How the key implants work

  • Whisper backdoor: Communicates via compromised Microsoft Exchange webmail. Creates or uses inbox rules (for example, subject contains PMO), beacons roughly every 10 hours, fetches operator commands hidden in email attachments, and exfiltrates results via reply emails. Uses AES for command encryption; supports PowerShell execution, file upload/download, and on-disk writes.
  • PrimeCache IIS module: A native IIS backdoor that listens for operator commands embedded in HTTP cookie headers. It caches parameters across multiple requests, then executes commands.
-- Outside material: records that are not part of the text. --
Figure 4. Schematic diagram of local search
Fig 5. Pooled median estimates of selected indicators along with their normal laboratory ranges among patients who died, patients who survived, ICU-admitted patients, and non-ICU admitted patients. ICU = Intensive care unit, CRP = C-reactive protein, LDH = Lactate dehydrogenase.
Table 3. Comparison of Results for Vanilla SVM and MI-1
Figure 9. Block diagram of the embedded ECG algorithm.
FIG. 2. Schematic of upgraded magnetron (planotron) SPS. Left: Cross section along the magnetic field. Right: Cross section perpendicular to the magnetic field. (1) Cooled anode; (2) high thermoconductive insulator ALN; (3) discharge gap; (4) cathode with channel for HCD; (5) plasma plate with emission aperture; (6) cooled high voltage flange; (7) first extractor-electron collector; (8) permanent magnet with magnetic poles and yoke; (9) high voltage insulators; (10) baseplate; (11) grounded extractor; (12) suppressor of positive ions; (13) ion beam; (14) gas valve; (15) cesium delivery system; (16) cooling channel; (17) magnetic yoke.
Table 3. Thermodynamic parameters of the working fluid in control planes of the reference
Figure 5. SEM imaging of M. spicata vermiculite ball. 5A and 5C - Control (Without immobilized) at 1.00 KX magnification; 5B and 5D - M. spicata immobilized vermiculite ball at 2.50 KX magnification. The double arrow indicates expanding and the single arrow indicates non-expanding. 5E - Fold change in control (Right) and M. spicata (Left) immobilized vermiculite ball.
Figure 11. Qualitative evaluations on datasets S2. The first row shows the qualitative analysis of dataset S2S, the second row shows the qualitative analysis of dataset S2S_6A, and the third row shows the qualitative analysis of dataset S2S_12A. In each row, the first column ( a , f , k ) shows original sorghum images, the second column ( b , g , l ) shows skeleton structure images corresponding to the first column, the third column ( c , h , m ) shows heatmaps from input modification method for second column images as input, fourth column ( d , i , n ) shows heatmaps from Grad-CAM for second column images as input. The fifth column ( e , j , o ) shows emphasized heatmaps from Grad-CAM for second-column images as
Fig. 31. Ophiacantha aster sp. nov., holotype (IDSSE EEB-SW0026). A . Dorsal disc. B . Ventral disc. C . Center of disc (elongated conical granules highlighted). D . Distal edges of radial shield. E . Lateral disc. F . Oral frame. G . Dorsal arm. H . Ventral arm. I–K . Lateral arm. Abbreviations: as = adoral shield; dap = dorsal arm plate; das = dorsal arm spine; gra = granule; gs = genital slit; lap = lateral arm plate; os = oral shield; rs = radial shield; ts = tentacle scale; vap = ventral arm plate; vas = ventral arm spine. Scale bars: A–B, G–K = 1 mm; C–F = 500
Supports command execution (r/r2/r3), file upload (u), and data exfiltration (d). Uses RSA and AES-CBC (Crypto++) and mirrors distinctive parsing and a unique command-exec routine seen in OilRig’s RDAT.
  • Laret and Pinar reverse tunnels: .NET SSH-based port forwarders using Renci.SshNet, with base64 and hex-encoded configs. Pinar installs as a service for persistence; both can run a local cleartext listener and execute a specified process before tunneling.
  • Other tools: Shahmaran (simple C2 backdoor used for access maintenance), Slippery Snakelet (Python backdoor with cmd/file ops), Flog (ASP.NET webshell gated by MD5-hashed password), Hawking Listener (HTTP command listener), P.S. Olala (service to run PowerShell scripts), and Sheep Tunneler (custom tunneler).

Timeline highlights

  • 2017–2018: VideoSRV reverse shell and OilRig’s RDAT backdoor on KRG systems
  • 2023: Shahmaran deployed; Slippery Snakelet and P.S. Olala observed; expansion to Uzbekistan telco
  • 2024: Whisper and PrimeCache discovered; Laret and Pinar appear; multiple samples uploaded to VirusTotal from Iraq

Attribution and intent

  • Target set, tool reuse, and code commonalities suggest BladedFeline is an OilRig subgroup (ESET also tracks separate OilRig subgroup Lyceum)
  • Likely cyberespionage: sustained, strategic access to KRG and GOI to monitor regional politics, energy interests, and diplomatic ties

Tactics, techniques, and procedures

  • Initial access: likely exploitation of public-facing apps; webshell placement on IIS
  • Persistence: Windows services, startup folder shortcuts, IIS module loading
  • Defense evasion: timestomping, use of valid email accounts, base64/AES obfuscation
  • Credential access: LSASS dumping
  • C2 and exfiltration: email-based C2 via Exchange, HTTP(S) traffic on IIS, SSH port forwarding

Selected infrastructure and IOCs

  • Distribution server for Laret: 178.209.51[.]61
  • Shahmaran C2 domain: olinpa[.]com

Bottom line: BladedFeline continues to iterate on a versatile toolset that blends living-off-the-land techniques (email and IIS) with custom backdoors and tunnels, enabling quiet, durable access across Kurdish and Iraqi government networks.